Audio version of ‘Faithful Place’ is perfect

Published 12:00 am Sunday, March 25, 2018

“Faithful Place,” by Tana French, Penguin Audio. Unabridged, 16 hours.

By Katherine A. Powers

Special To The Washington Post

Of Tana French’s six superb Dublin crime novels, “Faithful Place,” newly rereleased as an audiobook, is the standout, thanks to narrator Tim Gerard Reynolds’s terrific command of accents and nimble juggling of voices.

 

The story begins with the discovery of a suitcase in a house under renovation in a working-class section of Dublin, now on the cusp of gentrification. The suitcase is — or was — the property of Rosie Daly, believed to have run off to England two decades ago, leaving behind the boyfriend she was meant to elope with. That is Frank Mackey, now a cop, who is warned off the case by the officer in charge, his old rival, “Scorcher” Kennedy, who “wore his swagger like it was part of his El Snazzo suit.”
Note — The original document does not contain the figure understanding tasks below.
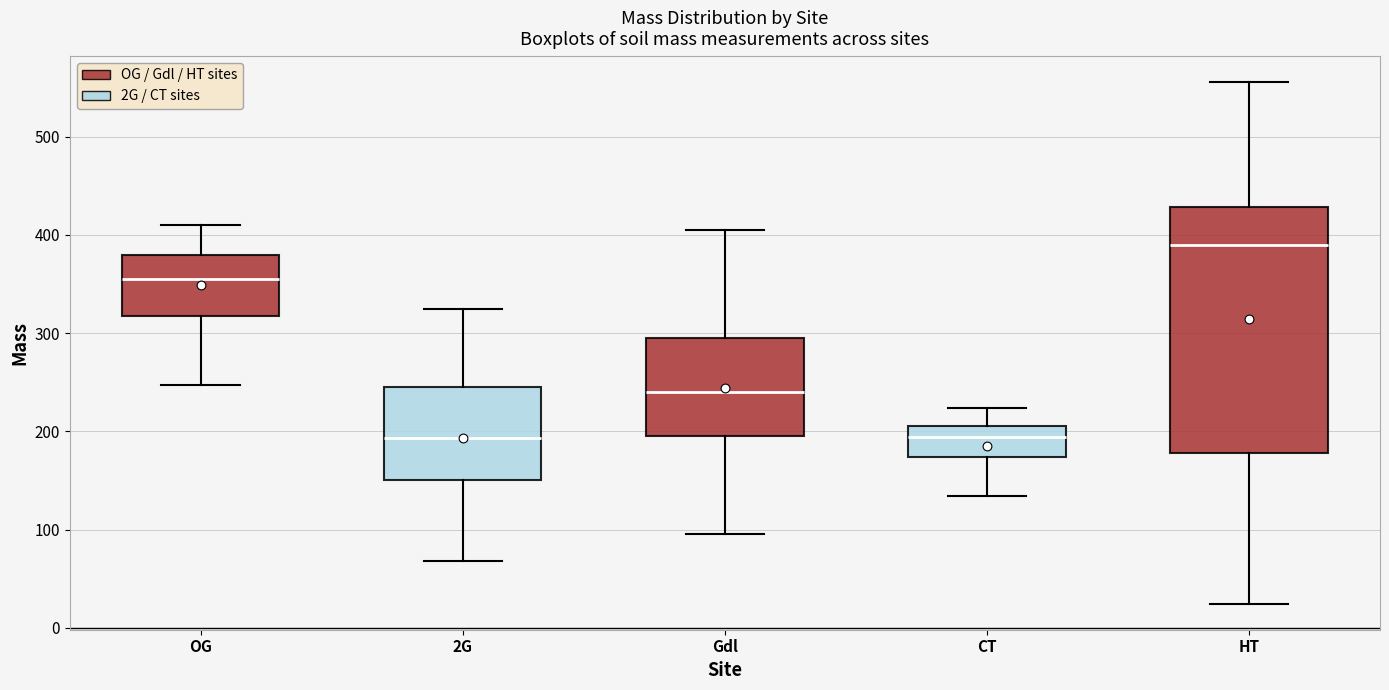

Comparing the boxes themselves (not the whiskers), which one is the tallest?

HT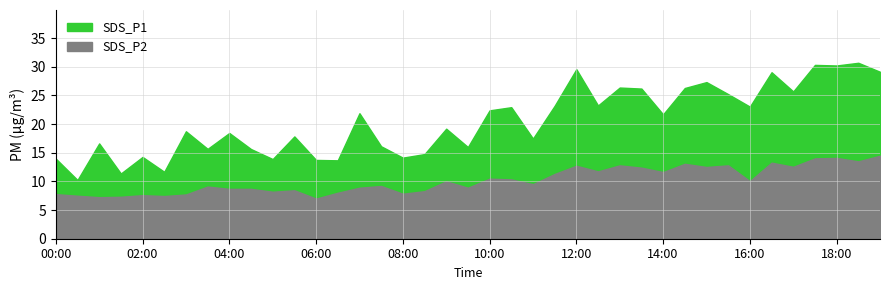

What value does the SDS_P2 series have at 01:00?

7.2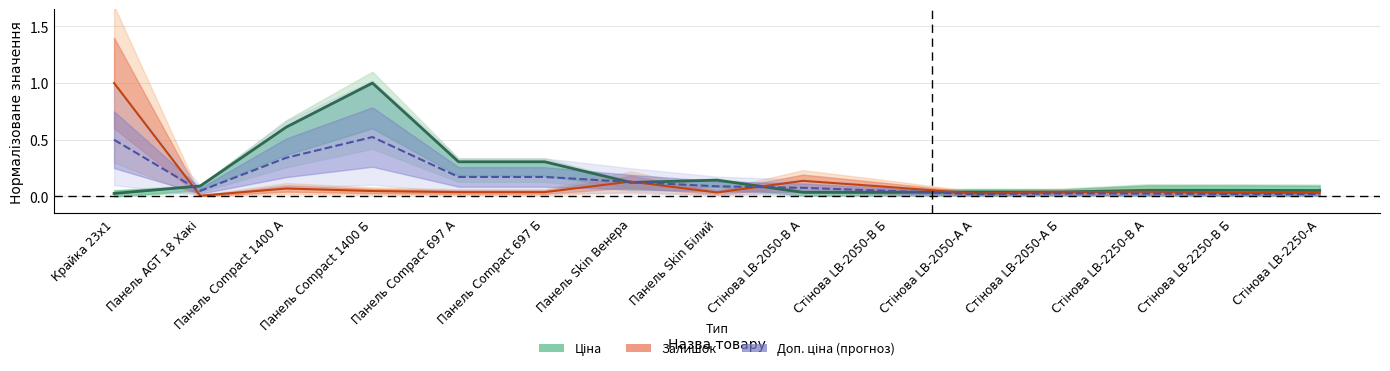

How many series are shown in this chart?

3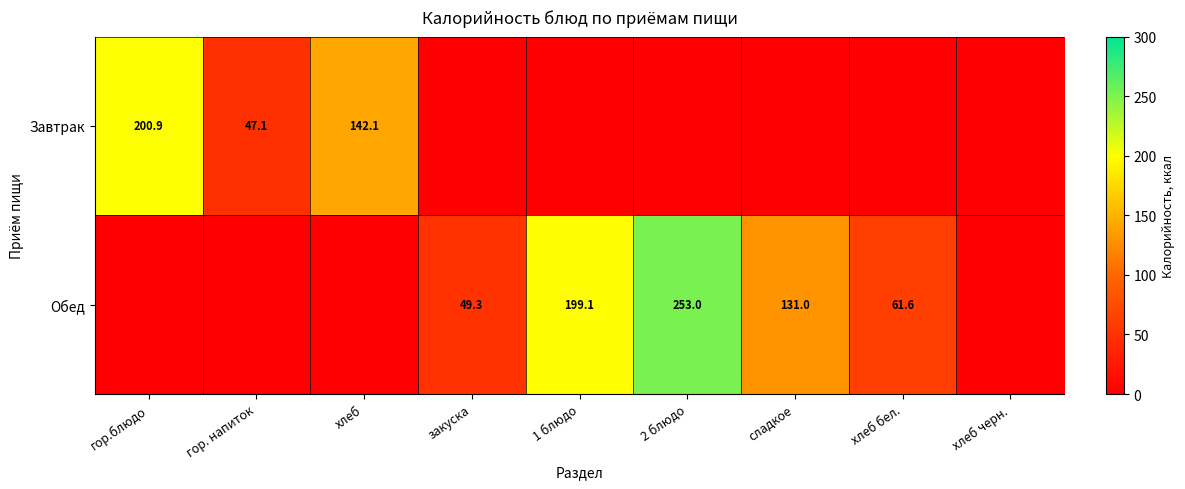

How many categories are shown in the chart?

9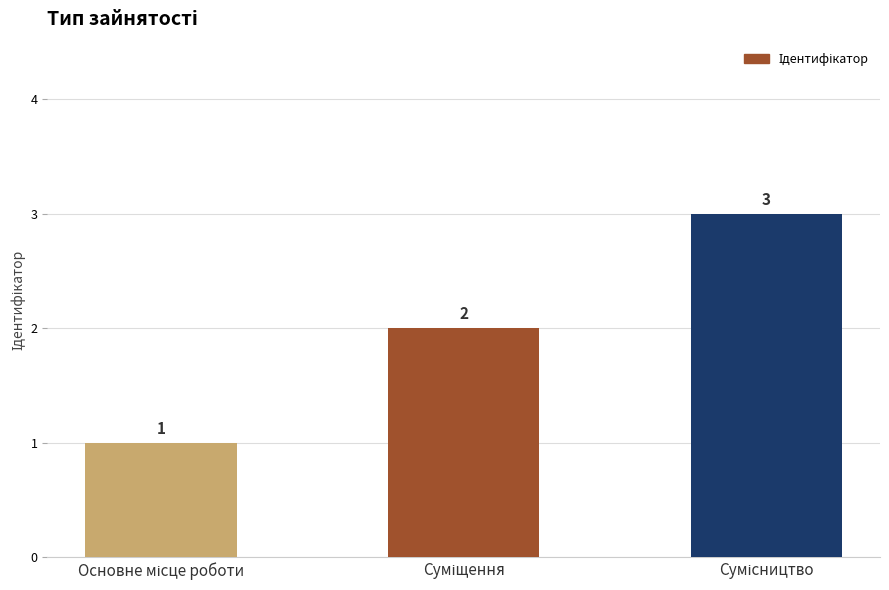

Count the values in the range 1 to 3.

3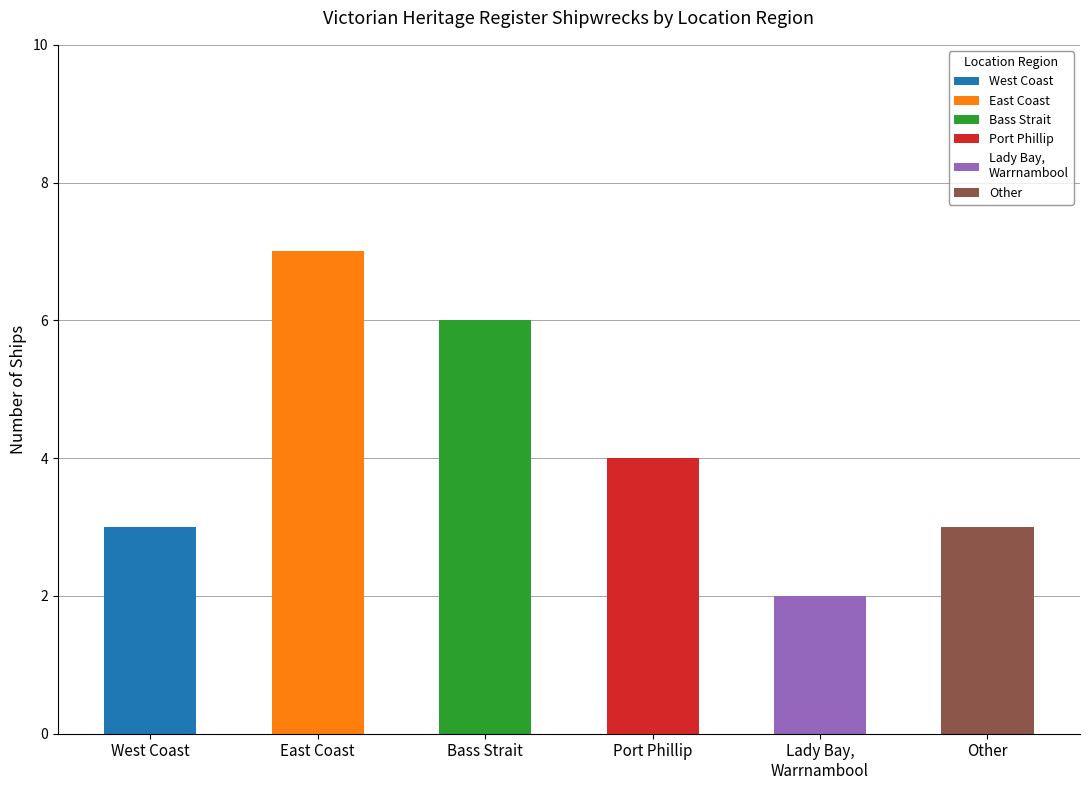

Which category has the highest value across all series?

East Coast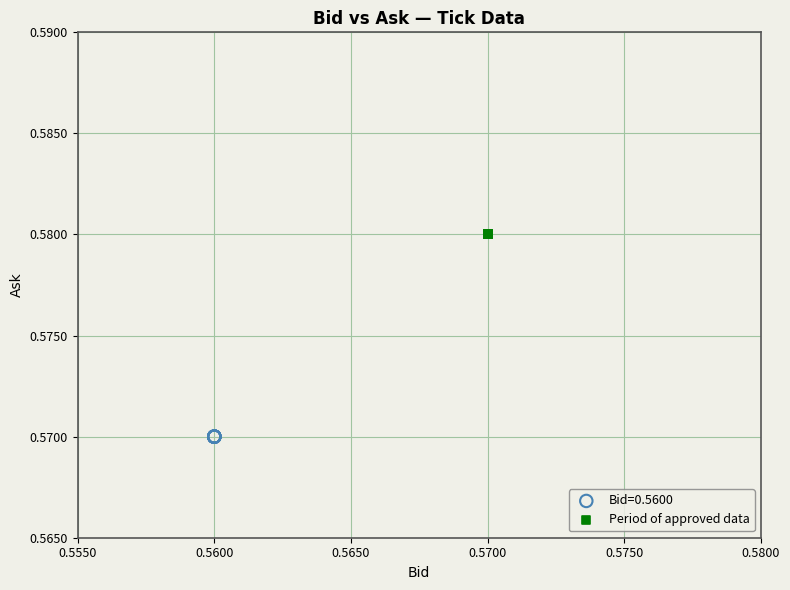

Which series contains the lowest Y value?

Bid=0.5600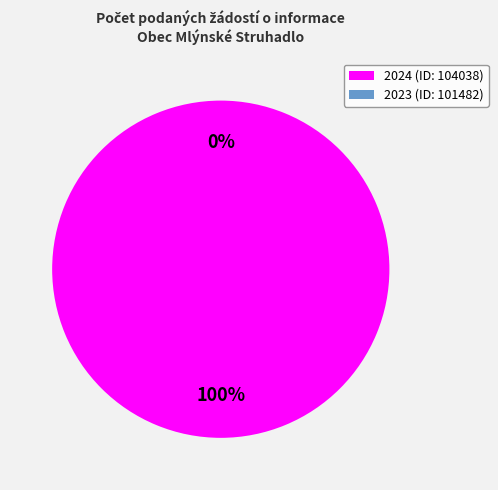

To the nearest percent, what portion does 2024 (ID: 104038) represent?

100%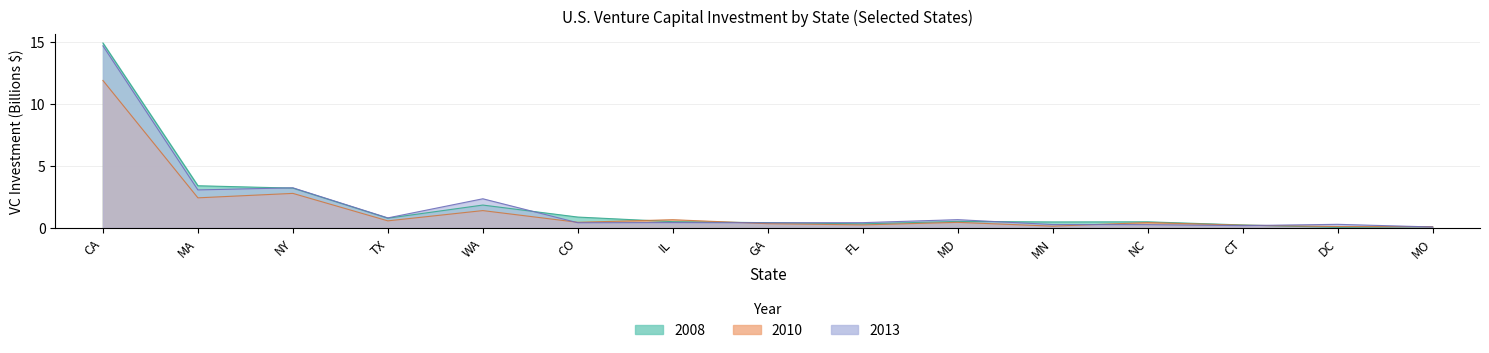

How many times do 2013 and 2010 cross each other?

5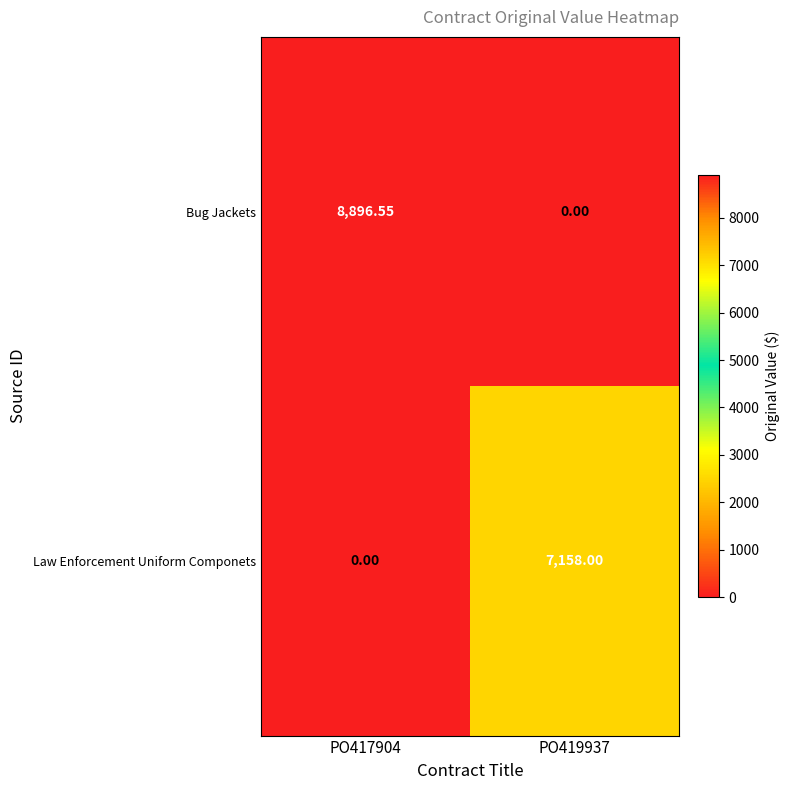

Count the number of data series in this chart.

2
The discovery of Rosie’s body puts the book into who-dunnit territory, and family and social tensions give it heft, but French’s genius for lyrical riffs of dialogue and the cut and thrust of insult and gibe at which Dubliners are such masters achieves brilliance in the audio version. The Irish-born Reynolds renders this gritty backchat with perfection, ranging from the “meet-my-sinuses accent” of a middle-class aspirant to the officious, singsong delivery of a country-born policeman with a voice “six-foot deep in bog.”

Guilty pleasure

“Jackie, Janet & Lee: The Secret Lives of Janet Auchincloss and Her Daughters,” Jacqueline Kennedy Onassis and Lee Radziwill, by J. Randy Taraborrelli, Macmillan Audio. Unabridged, 20-1/4 hours

Veteran celebrity biographer J. Randy Taraborrelli returns to Kennedy-Bouvier territory in high-tattle mode to plow another furrow in its rich loam of gossip, scandal and tragedy.

Narrator Ann Marie Lee’s flexible voice moves from gushing tell-all rapture over salaciousness (Jackie in sexual congress in an elevator!), histrionics (sporadic face slapping) and curious customs (Lee Radziwill’s maid rushing in to toss a gardenia into the toilet after every use), down several keys to teary dolefulness over the many deaths.

Her over-the-top performance perfectly suits this story of ruthless campaigns for money and power, the two key ingredients, according to Janet — aka Mummy — of a “life well lived.”

The story’s most sympathetic character is Lee, constantly competing with her sister and unable to stay the course in the many projects she mounted.

The book may not reveal much that is new, but already knowing that Aristotle Onassis was Lee’s paramour before Jackie snagged him or that Gore Vidal described Mummy’s second husband, Hugh Auchincloss, as “a magnum of chloroform,” does not lessen the guilty pleasure of hearing it conveyed with such infectious enthusiasm.

Lethal ramifications

“The Windows of Malabar Hill,” by Sujata Massey, Recorded Books. Unabridged, 14-1/2 hours.

Sujata Massey, author of the popular Rei Shimura mysteries set in Japan and Washington, D.C., now launches a marvelously plotted, richly detailed series set in India in the 1920s.

Perveen Mistry, Bombay’s first female solicitor, works for her father in his law office. Among his clients is the family of the recently deceased Omar Farid, a man with three wives living in complete purdah on Malabar Hill.

The family’s agent, Faisal Mukri, has sent a request, ostensibly from Farid’s widows, asking that their inheritance be given to a charitable organization. Something is fishy here and, as the women are sequestered from men, Perveen is put on the case. She discovers Mukri is a very bad egg and that the women have their own dicey secrets.

When a member of the household is murdered, Perveen is drawn further into the insalubrious doings on Malabar Hill. The plot barrels along, picking up cultural complexity and flashbacks to Perveen’s past, where a youthful misjudgment has later, possibly lethal ramifications.

Soneela Nankani delivers the general narration in a warm American voice and gives a trim, restrained Indian accent to the dialogue, modulating register to distinguish the characters. This is a first-rate performance inaugurating a most promising series.

Powers reviews audiobooks for The Washington Post every month.